Imagine settling down for a regular dinner at your local Cracker Barrel, only to end up leaving in an ambulance with bullet fragments embedded in your legs. This was the unfortunate reality for a 57-year-old man, who was out enjoying a Monday night meal with his 89-year-old uncle.
While dining, their attention was abruptly drawn to a neighboring table where a 64-year-old man accidentally dropped his 1911 Colt .45. As he scrambled to regain control of his weapon, he negligently discharged it. The bullet hit the wall, and the resulting shrapnel impacted the younger man’s calves. Paramedics were quick to the scene, tending to him and another individual with minor gunshot injuries. The 57-year-old was subsequently taken to the hospital, the shrapnel from the incident permanently lodged in his leg.

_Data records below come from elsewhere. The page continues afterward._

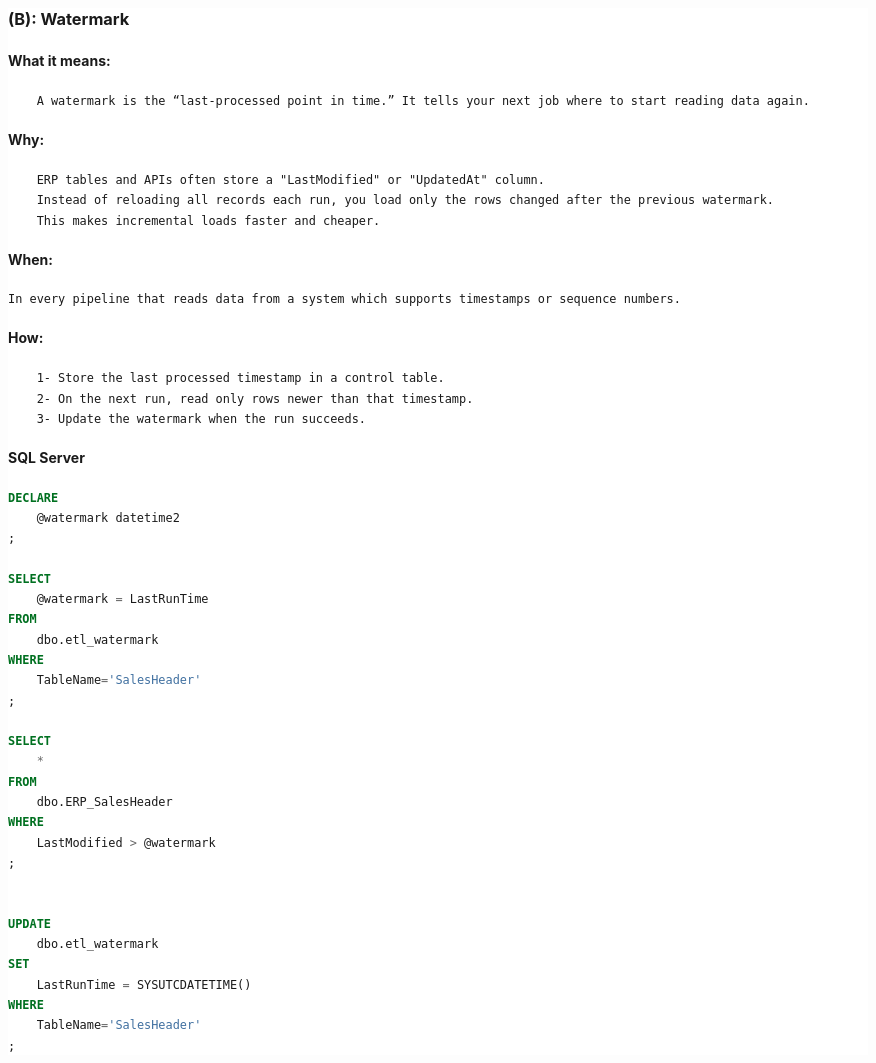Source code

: 


### (B): Watermark
#### What it means:
		A watermark is the “last-processed point in time.” It tells your next job where to start reading data again.
#### Why:
		ERP tables and APIs often store a "LastModified" or "UpdatedAt" column.
		Instead of reloading all records each run, you load only the rows changed after the previous watermark.
		This makes incremental loads faster and cheaper.
#### When:
	In every pipeline that reads data from a system which supports timestamps or sequence numbers.
#### How:
		1- Store the last processed timestamp in a control table.
		2- On the next run, read only rows newer than that timestamp.
		3- Update the watermark when the run succeeds.
					
#### SQL Server	
```sql
DECLARE 
	@watermark datetime2
;

SELECT 
	@watermark = LastRunTime 
FROM 
	dbo.etl_watermark 
WHERE 
	TableName='SalesHeader'
;

SELECT 
	* 
FROM 
	dbo.ERP_SalesHeader
WHERE 
	LastModified > @watermark
;


UPDATE 
	dbo.etl_watermark
SET 
	LastRunTime = SYSUTCDATETIME()
WHERE 
	TableName='SalesHeader'
;
```
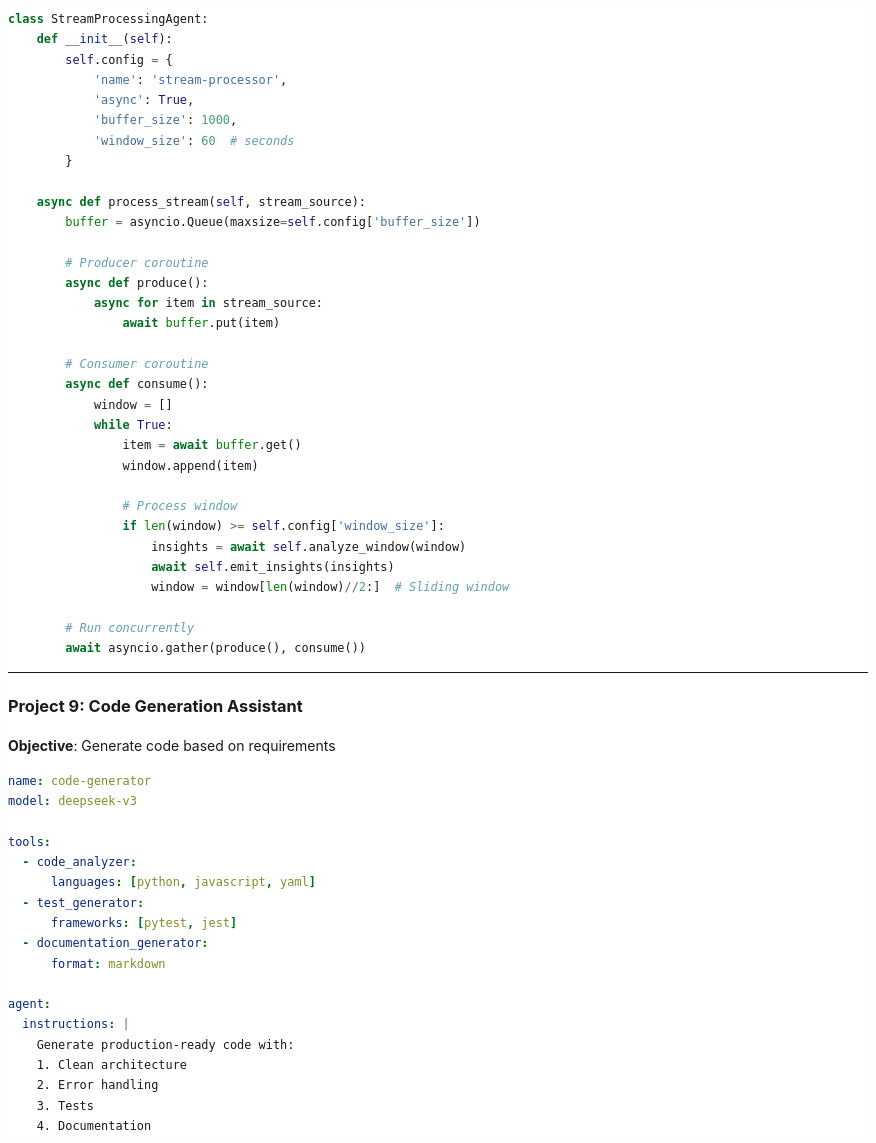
 ```python
class StreamProcessingAgent:
    def __init__(self):
        self.config = {
            'name': 'stream-processor',
            'async': True,
            'buffer_size': 1000,
            'window_size': 60  # seconds
        }
    
    async def process_stream(self, stream_source):
        buffer = asyncio.Queue(maxsize=self.config['buffer_size'])
        
        # Producer coroutine
        async def produce():
            async for item in stream_source:
                await buffer.put(item)
        
        # Consumer coroutine
        async def consume():
            window = []
            while True:
                item = await buffer.get()
                window.append(item)
                
                # Process window
                if len(window) >= self.config['window_size']:
                    insights = await self.analyze_window(window)
                    await self.emit_insights(insights)
                    window = window[len(window)//2:]  # Sliding window
        
        # Run concurrently
        await asyncio.gather(produce(), consume())
```

---

### Project 9: Code Generation Assistant
**Objective**: Generate code based on requirements

```yaml
name: code-generator
model: deepseek-v3

tools:
  - code_analyzer:
      languages: [python, javascript, yaml]
  - test_generator:
      frameworks: [pytest, jest]
  - documentation_generator:
      format: markdown

agent:
  instructions: |
    Generate production-ready code with:
    1. Clean architecture
    2. Error handling
    3. Tests
    4. Documentation
```
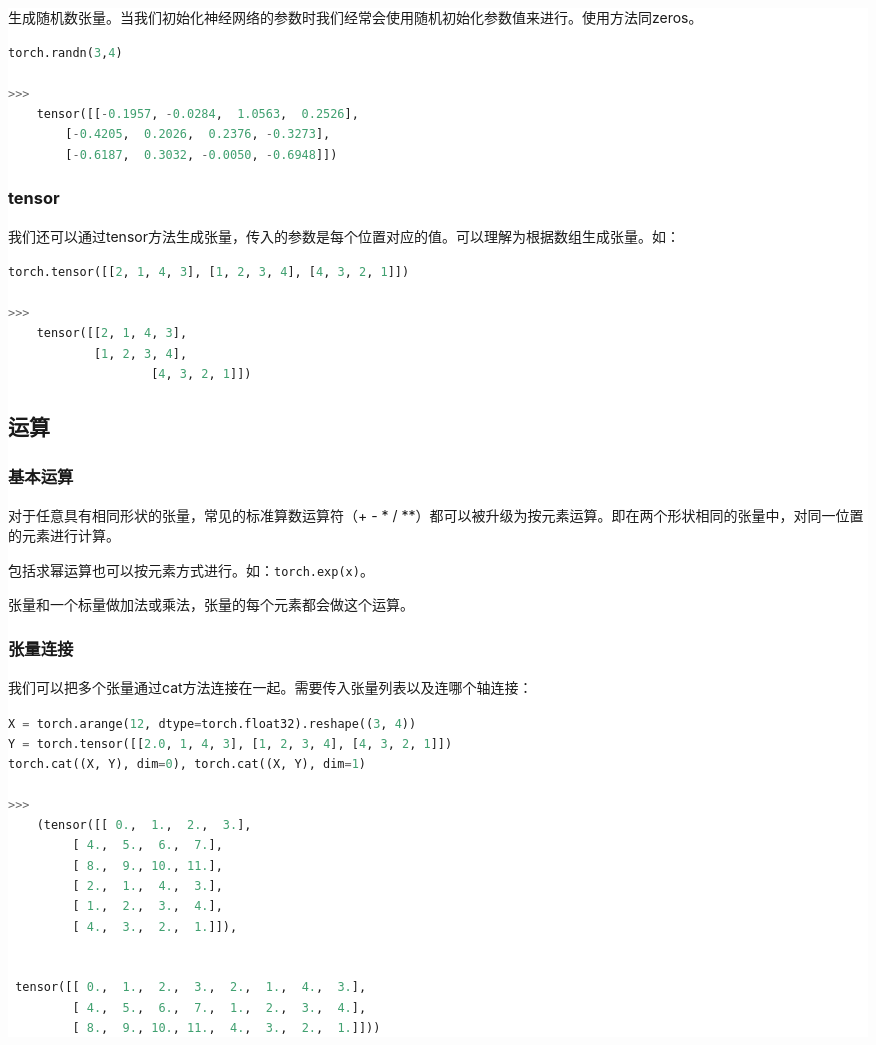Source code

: 生成随机数张量。当我们初始化神经网络的参数时我们经常会使用随机初始化参数值来进行。使用方法同zeros。

```python
torch.randn(3,4)

>>>
	tensor([[-0.1957, -0.0284,  1.0563,  0.2526],
        [-0.4205,  0.2026,  0.2376, -0.3273],
        [-0.6187,  0.3032, -0.0050, -0.6948]])
```



### tensor

我们还可以通过tensor方法生成张量，传入的参数是每个位置对应的值。可以理解为根据数组生成张量。如：

```python
torch.tensor([[2, 1, 4, 3], [1, 2, 3, 4], [4, 3, 2, 1]])

>>>
	tensor([[2, 1, 4, 3],
        	[1, 2, 3, 4],
					[4, 3, 2, 1]])
```





## 运算

### 基本运算

对于任意具有相同形状的张量，常见的标准算数运算符（+ - * / **）都可以被升级为按元素运算。即在两个形状相同的张量中，对同一位置的元素进行计算。

包括求幂运算也可以按元素方式进行。如：`torch.exp(x)`。

张量和一个标量做加法或乘法，张量的每个元素都会做这个运算。



### 张量连接

我们可以把多个张量通过cat方法连接在一起。需要传入张量列表以及连哪个轴连接：

```python
X = torch.arange(12, dtype=torch.float32).reshape((3, 4))
Y = torch.tensor([[2.0, 1, 4, 3], [1, 2, 3, 4], [4, 3, 2, 1]])
torch.cat((X, Y), dim=0), torch.cat((X, Y), dim=1)

>>>
	(tensor([[ 0.,  1.,  2.,  3.],
         [ 4.,  5.,  6.,  7.],
         [ 8.,  9., 10., 11.],
         [ 2.,  1.,  4.,  3.],
         [ 1.,  2.,  3.,  4.],
         [ 4.,  3.,  2.,  1.]]),
   
   
 tensor([[ 0.,  1.,  2.,  3.,  2.,  1.,  4.,  3.],
         [ 4.,  5.,  6.,  7.,  1.,  2.,  3.,  4.],
         [ 8.,  9., 10., 11.,  4.,  3.,  2.,  1.]]))
```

Attempting to flee the scene post-discharge, the man responsible was promptly stopped by a restaurant employee. The police issued him, who is a resident of Ohio, a citation for violating North Carolina’s concealed weapons law. As the investigation continues, it’s yet to be determined if the man held an Ohio resident concealed carry permit or a non-resident permit from another state. It’s important to note that North Carolina accepts all resident and non-resident concealed carry permits and licenses from all states. Therefore, regardless of whether his permit was from Ohio or elsewhere, it would be considered valid in North Carolina, as illustrated in our interactive concealed carry maps.
This unfortunate incident serves as a stark reminder of the responsibilities that come with carrying a concealed weapon. There’s simply no room for error – your firearm should never have the chance to fall to the ground. A high-quality holster with sufficient retention is a necessity, ensuring your weapon only leaves its holster when intentionally drawn.
Moreover, it raises serious questions about the handling of the 1911. Was it cocked and locked without the thumb safety engaged? Did the man disengage that AND pull the trigger in his scramble to recover his weapon? This incident should serve as a harsh lesson for all concealed carriers. We must strive to do better, and use this as a clear example of what not to do.